Fitts' work at AML was astonishing in terms of both volume and theoretical import (e.g., Fitts, 1947; Fitts & Crannell, 1950; Fitts & Jones, 1947; Fitts, Jones, & Milton, 1950). One excellent example of this research illustrated the new drive to feature the end user as a critical variable in the design of equipment (Fitts & Jones, 1947). Given numerous reports from pilots of problems experienced during instrument-only landings, Fitts and colleagues developed a link analysis procedure in which they recorded and analyzed the visual scan patterns of pilots across the cockpit instrument panel during runway approaches. Their idea was to identify which display instruments (e.g., air-speed indicator, directional gyroscope, altimeter) were viewed most frequently and in which order and then to compare this information to the spatial location of the instruments on the display panel.

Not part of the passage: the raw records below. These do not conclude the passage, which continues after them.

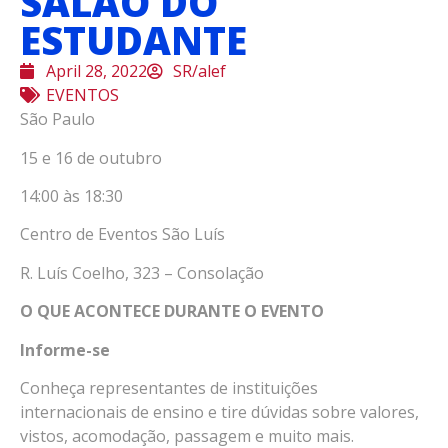
SALÃO DO
ESTUDANTE
April 28, 2022
SR/alef
EVENTOS
São Paulo
15 e 16 de outubro
14:00 às 18:30
Centro de Eventos São Luís
R. Luís Coelho, 323 – Consolação
O QUE ACONTECE DURANTE O EVENTO
Informe-se
Conheça representantes de instituições
internacionais de ensino e tire dúvidas sobre valores,
vistos, acomodação, passagem e muito mais.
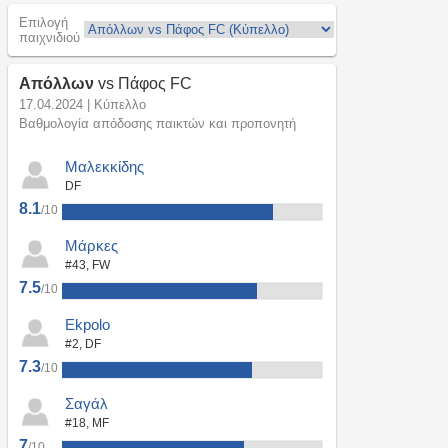
Επιλογή
παιχνιδιού
Απόλλων
vs Πάφος FC
17.04.2024 | Κύπελλο
Βαθμολογία απόδοσης παικτών και προπονητή
Μαλεκκίδης
DF
8.1
/10
Μάρκες
#43, FW
7.5
/10
Ekpolo
#2, DF
7.3
/10
Σαγάλ
#18, MF
7
/10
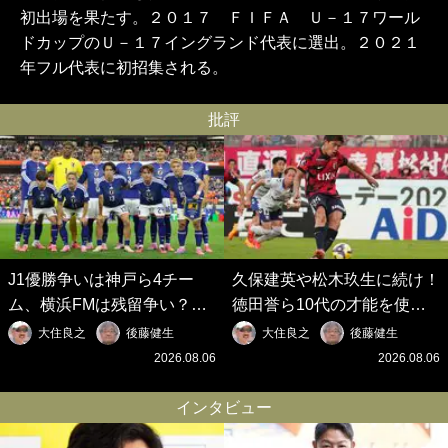
初出場を果たす。２０１７ ＦＩＦＡ Ｕ－１７ワール
ドカップのＵ－１７イングランド代表に選出。２０２１
年フル代表に初招集される。
批評
J1優勝争いは神戸ら4チー
久保建英や松木玖生に続け！
ム、横浜FMは残留争い？大
徳田誉ら10代の才能を使い
混戦のJ2はRB大宮に注目！
切れないJクラブの課題と、
大住良之
後藤健生
大住良之
後藤健生
歴代最強の日本代表をJリー
｢0円欧州移籍｣撲滅への処方
2026.08.06
2026.08.06
グから【Jリーグ開幕｢初めて
箋【Jリーグ開幕｢初めての秋
の秋春制｣の大激論】(6)
春制｣の大激論】(5)
インタビュー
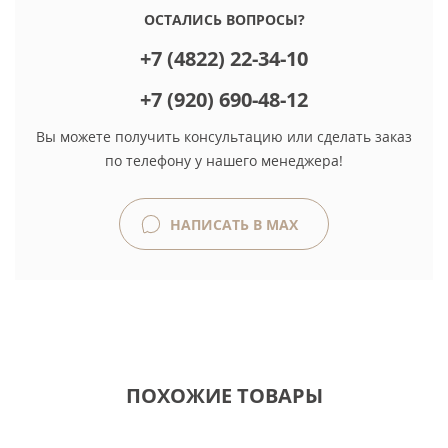
ОСТАЛИСЬ ВОПРОСЫ?
+7 (4822) 22-34-10
+7 (920) 690-48-12
Вы можете получить консультацию или сделать заказ
по телефону у нашего менеджера!
НАПИСАТЬ В MAX
ПОХОЖИЕ ТОВАРЫ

The results showed that the greatest proportion of total gaze shifts occurred between two specific displays: the cross-pointer and the directional gyroscope. The problem was that a third instrument, the air-speed indicator, was situated directly between these two displays. Fitts and colleagues argued that this arrangement could be the reason for the reported pilot confusion (i.e., from what would now be referred to as a visual distractor) and that a simple repositioning of the display elements would solve the problem. This link analysis protocol, in which link values are established among elements within an environment and then used to best position those elements (i.e., such that the highest calculated link values are closest together), is still used today in the design of work environments ranging from data-entry systems to restaurants and bars.

As evidenced from these studies on scan patterns, Fitts was initially interested in how processing limitations in the human visual system had the capacity to constrain performance. In a series of studies run concomitantly with the link analysis work, Fitts investigated the accuracy of no-vision reaching movements to targets that were situated in various three-
dimensional locations in space. These were some of the first attempts by Fitts to explore goal-directed aiming movements and served as the forerunners for the seminal information transfer work that was to follow (and subsequently give rise to Fitts' law).